John Finney, an American citizen from Kentucky was visiting Paris with his wife to celebrate their 30th wedding anniversary when the shootings occurred. Finney joined Kilmeade and Friends today to describe his chilling account of being only ten feet away from the shooter when he opened fire.

John Finney describes the moment he knew something was wrong:

We see a man get out of a car and he’s in black and he’s got a gun. Either semi-automatic or automatic, I’m not real familiar… He pulled up on the sidewalk in a car and got out and had a gun. And we’re looking at him. It happened so quickly. My wife is looking him directly in the eye and then he looked over to the street where the police were and started shooting. And when I say shooting I mean he was laying out eight to ten shots just like that. My wife saw a man hit the ground and then she said, there were hundreds of people on the street, and she said run. So automatically my kids start running, she starts running, and all the other people on the street started running. 

Brian Kilmeade: In your estimation could he have shot you or was he only interested in the officers?

John Finney: I think he was only interested in the officers because he could have shot hundreds of people, they were all right there, it was unbelievable. The one thing I can’t figure out is if people are taking all this credit for a terrorist event, why weren’t they shooting everybody?
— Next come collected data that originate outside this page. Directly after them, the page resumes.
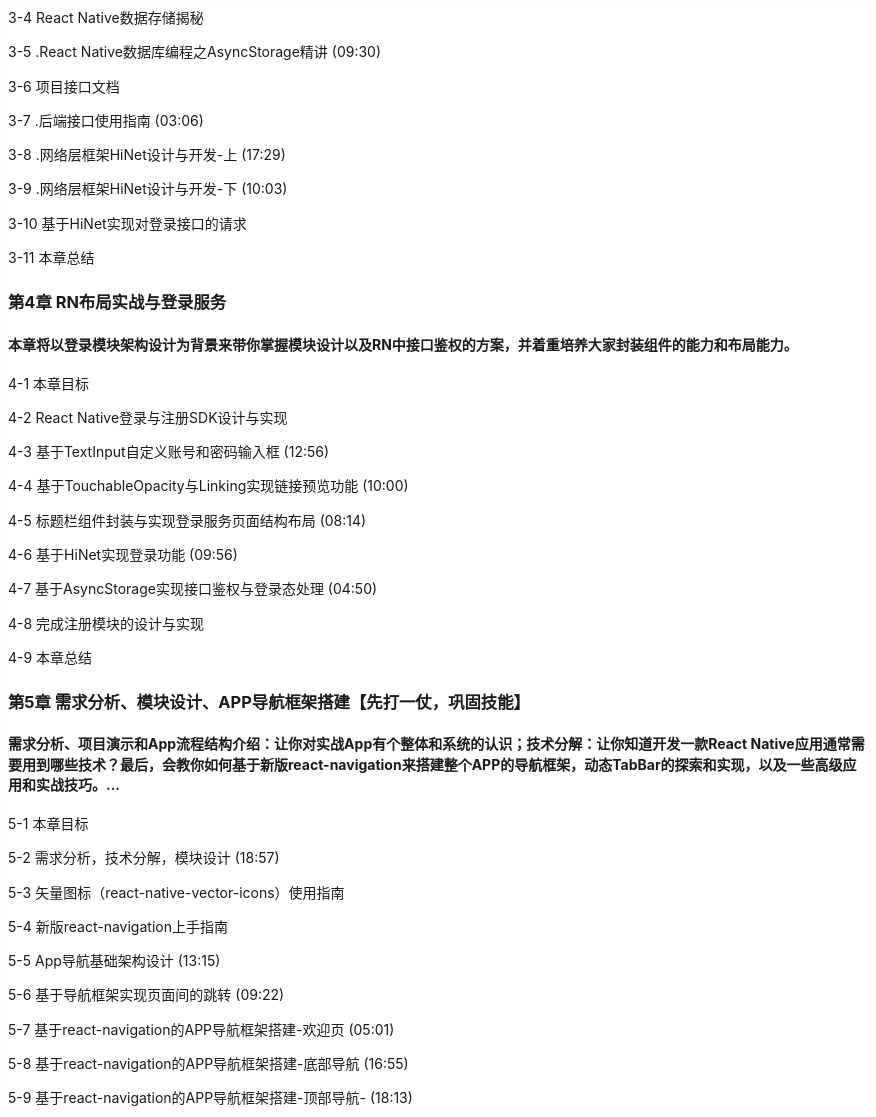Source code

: 3-4 React Native数据存储揭秘

3-5 .React Native数据库编程之AsyncStorage精讲 (09:30)

3-6 项目接口文档

3-7 .后端接口使用指南 (03:06)

3-8 .网络层框架HiNet设计与开发-上 (17:29)

3-9 .网络层框架HiNet设计与开发-下 (10:03)

3-10 基于HiNet实现对登录接口的请求

3-11 本章总结


### 第4章 RN布局实战与登录服务

#### 本章将以登录模块架构设计为背景来带你掌握模块设计以及RN中接口鉴权的方案，并着重培养大家封装组件的能力和布局能力。
4-1 本章目标

4-2 React Native登录与注册SDK设计与实现

4-3 基于TextInput自定义账号和密码输入框 (12:56)

4-4 基于TouchableOpacity与Linking实现链接预览功能 (10:00)

4-5 标题栏组件封装与实现登录服务页面结构布局 (08:14)

4-6 基于HiNet实现登录功能 (09:56)

4-7 基于AsyncStorage实现接口鉴权与登录态处理 (04:50)

4-8 完成注册模块的设计与实现

4-9 本章总结


### 第5章 需求分析、模块设计、APP导航框架搭建【先打一仗，巩固技能】

#### 需求分析、项目演示和App流程结构介绍：让你对实战App有个整体和系统的认识；技术分解：让你知道开发一款React Native应用通常需要用到哪些技术？最后，会教你如何基于新版react-navigation来搭建整个APP的导航框架，动态TabBar的探索和实现，以及一些高级应用和实战技巧。...
5-1 本章目标

5-2 需求分析，技术分解，模块设计 (18:57)

5-3 矢量图标（react-native-vector-icons）使用指南

5-4 新版react-navigation上手指南

5-5 App导航基础架构设计 (13:15)

5-6 基于导航框架实现页面间的跳转 (09:22)

5-7 基于react-navigation的APP导航框架搭建-欢迎页 (05:01)

5-8 基于react-navigation的APP导航框架搭建-底部导航 (16:55)

5-9 基于react-navigation的APP导航框架搭建-顶部导航- (18:13)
Because they had the chance to do that.

Finney on if he thinks the people of France have been traumatized by multiple terror attacks in recent years:

We went through this whole thing last night and got up this morning, had breakfast and went back. The sun came up and it was business as usual. All the shops opened up, all the tourists were out, people were buying things, having drinks on the cafe corners. It was absolutely business as usual. And as I like to tell people right now, the French people are amazing. What I’d like to say your audience is that the policeman that was shot and killed, he is an absolute hero to France. To all the tourists that are here right now, the French people are heroes and they really, really come together in a time of crisis.